→ **Task directions**:
Below is some data. Retype exactly the lines starting at the one with "right back paw: (153, 194)" and ending at the one with "left hip: (242, 351)".

→ **Information supplied**:
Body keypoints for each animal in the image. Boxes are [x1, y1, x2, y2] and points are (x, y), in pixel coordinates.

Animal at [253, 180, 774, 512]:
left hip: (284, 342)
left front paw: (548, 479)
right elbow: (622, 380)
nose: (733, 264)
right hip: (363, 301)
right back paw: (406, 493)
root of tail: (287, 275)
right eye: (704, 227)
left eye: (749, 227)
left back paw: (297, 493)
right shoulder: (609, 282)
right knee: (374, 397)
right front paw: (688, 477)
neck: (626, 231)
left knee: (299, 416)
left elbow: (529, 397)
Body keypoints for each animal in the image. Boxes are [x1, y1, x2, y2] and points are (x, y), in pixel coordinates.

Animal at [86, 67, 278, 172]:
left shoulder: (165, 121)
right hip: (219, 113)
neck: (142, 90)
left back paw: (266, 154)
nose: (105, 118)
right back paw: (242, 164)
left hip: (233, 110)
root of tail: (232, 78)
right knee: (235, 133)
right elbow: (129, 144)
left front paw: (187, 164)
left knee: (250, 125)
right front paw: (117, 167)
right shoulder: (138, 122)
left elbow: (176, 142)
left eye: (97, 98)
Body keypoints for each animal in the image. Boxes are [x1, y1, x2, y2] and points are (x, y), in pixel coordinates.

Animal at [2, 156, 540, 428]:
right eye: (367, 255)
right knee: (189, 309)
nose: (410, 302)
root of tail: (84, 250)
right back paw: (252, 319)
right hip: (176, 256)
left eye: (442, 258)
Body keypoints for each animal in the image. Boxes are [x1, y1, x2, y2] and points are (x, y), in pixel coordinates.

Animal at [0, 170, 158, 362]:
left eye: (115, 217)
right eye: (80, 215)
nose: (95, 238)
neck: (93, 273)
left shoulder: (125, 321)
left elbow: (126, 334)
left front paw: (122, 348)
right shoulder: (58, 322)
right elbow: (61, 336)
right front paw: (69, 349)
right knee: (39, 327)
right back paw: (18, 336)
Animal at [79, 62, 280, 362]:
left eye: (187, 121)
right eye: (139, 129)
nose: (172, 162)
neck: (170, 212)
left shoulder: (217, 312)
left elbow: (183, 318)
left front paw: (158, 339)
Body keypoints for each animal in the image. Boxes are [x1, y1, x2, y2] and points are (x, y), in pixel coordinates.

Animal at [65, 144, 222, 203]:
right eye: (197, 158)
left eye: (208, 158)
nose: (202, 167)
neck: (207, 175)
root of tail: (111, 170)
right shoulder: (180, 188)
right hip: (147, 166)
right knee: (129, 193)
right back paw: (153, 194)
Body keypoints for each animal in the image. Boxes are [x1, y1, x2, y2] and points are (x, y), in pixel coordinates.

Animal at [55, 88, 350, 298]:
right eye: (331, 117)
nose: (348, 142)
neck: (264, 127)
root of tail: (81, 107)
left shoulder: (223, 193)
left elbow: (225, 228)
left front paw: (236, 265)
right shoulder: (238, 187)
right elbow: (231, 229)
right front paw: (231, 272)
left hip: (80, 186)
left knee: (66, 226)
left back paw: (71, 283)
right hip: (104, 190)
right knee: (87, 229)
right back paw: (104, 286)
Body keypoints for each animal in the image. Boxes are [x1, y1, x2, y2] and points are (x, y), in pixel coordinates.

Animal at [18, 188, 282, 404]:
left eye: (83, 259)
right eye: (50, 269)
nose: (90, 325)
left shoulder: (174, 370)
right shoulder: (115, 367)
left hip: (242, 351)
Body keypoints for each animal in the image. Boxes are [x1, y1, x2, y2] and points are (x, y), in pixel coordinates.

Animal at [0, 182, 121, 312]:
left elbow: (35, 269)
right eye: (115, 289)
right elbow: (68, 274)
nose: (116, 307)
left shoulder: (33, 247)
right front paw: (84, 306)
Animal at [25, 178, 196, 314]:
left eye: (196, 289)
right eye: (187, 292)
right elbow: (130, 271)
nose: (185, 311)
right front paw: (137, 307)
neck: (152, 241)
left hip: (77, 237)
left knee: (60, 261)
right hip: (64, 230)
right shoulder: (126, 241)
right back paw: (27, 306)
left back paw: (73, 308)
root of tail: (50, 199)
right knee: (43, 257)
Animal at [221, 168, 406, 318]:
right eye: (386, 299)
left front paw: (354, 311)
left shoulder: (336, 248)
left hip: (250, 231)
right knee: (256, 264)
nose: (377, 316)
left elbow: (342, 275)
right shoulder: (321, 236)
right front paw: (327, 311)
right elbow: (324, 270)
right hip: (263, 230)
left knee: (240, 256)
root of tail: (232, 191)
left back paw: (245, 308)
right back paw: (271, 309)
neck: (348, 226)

* * *

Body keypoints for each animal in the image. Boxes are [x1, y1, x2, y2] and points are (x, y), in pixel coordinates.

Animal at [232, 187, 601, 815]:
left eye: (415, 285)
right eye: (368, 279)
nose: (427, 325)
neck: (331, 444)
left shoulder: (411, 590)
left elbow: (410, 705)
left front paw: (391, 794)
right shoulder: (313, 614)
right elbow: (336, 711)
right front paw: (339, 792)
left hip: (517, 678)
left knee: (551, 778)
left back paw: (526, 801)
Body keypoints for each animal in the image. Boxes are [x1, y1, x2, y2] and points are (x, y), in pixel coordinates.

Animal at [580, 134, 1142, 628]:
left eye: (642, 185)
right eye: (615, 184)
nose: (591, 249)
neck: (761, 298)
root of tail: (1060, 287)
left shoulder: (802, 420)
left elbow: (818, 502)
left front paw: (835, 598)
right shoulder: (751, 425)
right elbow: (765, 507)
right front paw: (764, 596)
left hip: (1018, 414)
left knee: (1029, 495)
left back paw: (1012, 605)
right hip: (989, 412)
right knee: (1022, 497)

==

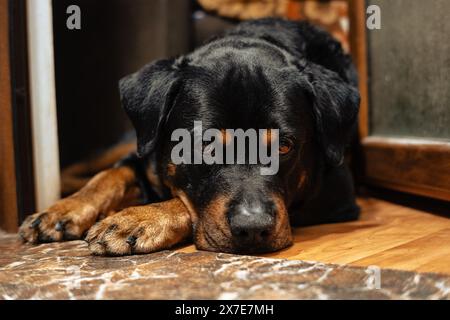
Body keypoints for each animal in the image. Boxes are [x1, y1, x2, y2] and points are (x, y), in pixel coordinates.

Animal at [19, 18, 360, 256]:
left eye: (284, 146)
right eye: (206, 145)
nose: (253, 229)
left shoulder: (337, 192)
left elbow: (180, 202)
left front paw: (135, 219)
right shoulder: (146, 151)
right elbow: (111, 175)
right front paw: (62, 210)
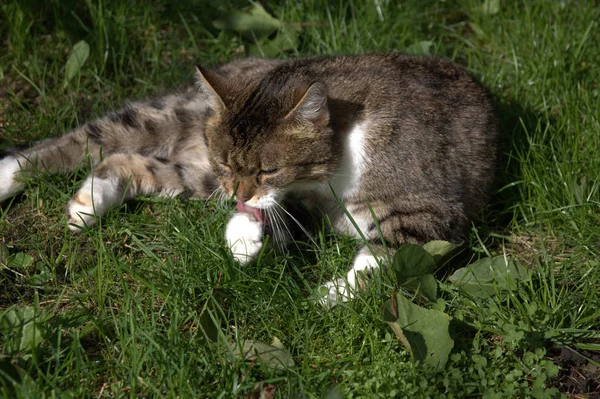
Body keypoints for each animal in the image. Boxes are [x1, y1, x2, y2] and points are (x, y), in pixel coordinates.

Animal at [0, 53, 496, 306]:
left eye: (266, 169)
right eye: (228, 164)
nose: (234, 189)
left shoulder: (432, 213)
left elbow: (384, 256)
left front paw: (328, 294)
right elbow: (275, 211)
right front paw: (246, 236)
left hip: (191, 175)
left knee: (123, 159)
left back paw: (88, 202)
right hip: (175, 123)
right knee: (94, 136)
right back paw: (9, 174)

→ **Your response**:
right back paw: (153, 194)
Body keypoints for each animal in the image. Boxes are [x1, y1, x2, y2] and points are (x, y), in pixel coordinates.

Animal at [55, 88, 350, 298]:
right eye: (331, 117)
nose: (348, 142)
neck: (264, 127)
root of tail: (81, 107)
left shoulder: (223, 193)
left elbow: (225, 228)
left front paw: (236, 265)
right shoulder: (238, 187)
right elbow: (231, 229)
right front paw: (231, 272)
left hip: (80, 186)
left knee: (66, 226)
left back paw: (71, 283)
right hip: (104, 190)
right knee: (87, 229)
right back paw: (104, 286)
Body keypoints for each animal in the image. Boxes are [x1, y1, x2, y2] and points are (x, y), in pixel coordinates.

Animal at [18, 188, 282, 404]:
left eye: (83, 259)
right eye: (50, 269)
nose: (90, 325)
left shoulder: (174, 370)
right shoulder: (115, 367)
left hip: (242, 351)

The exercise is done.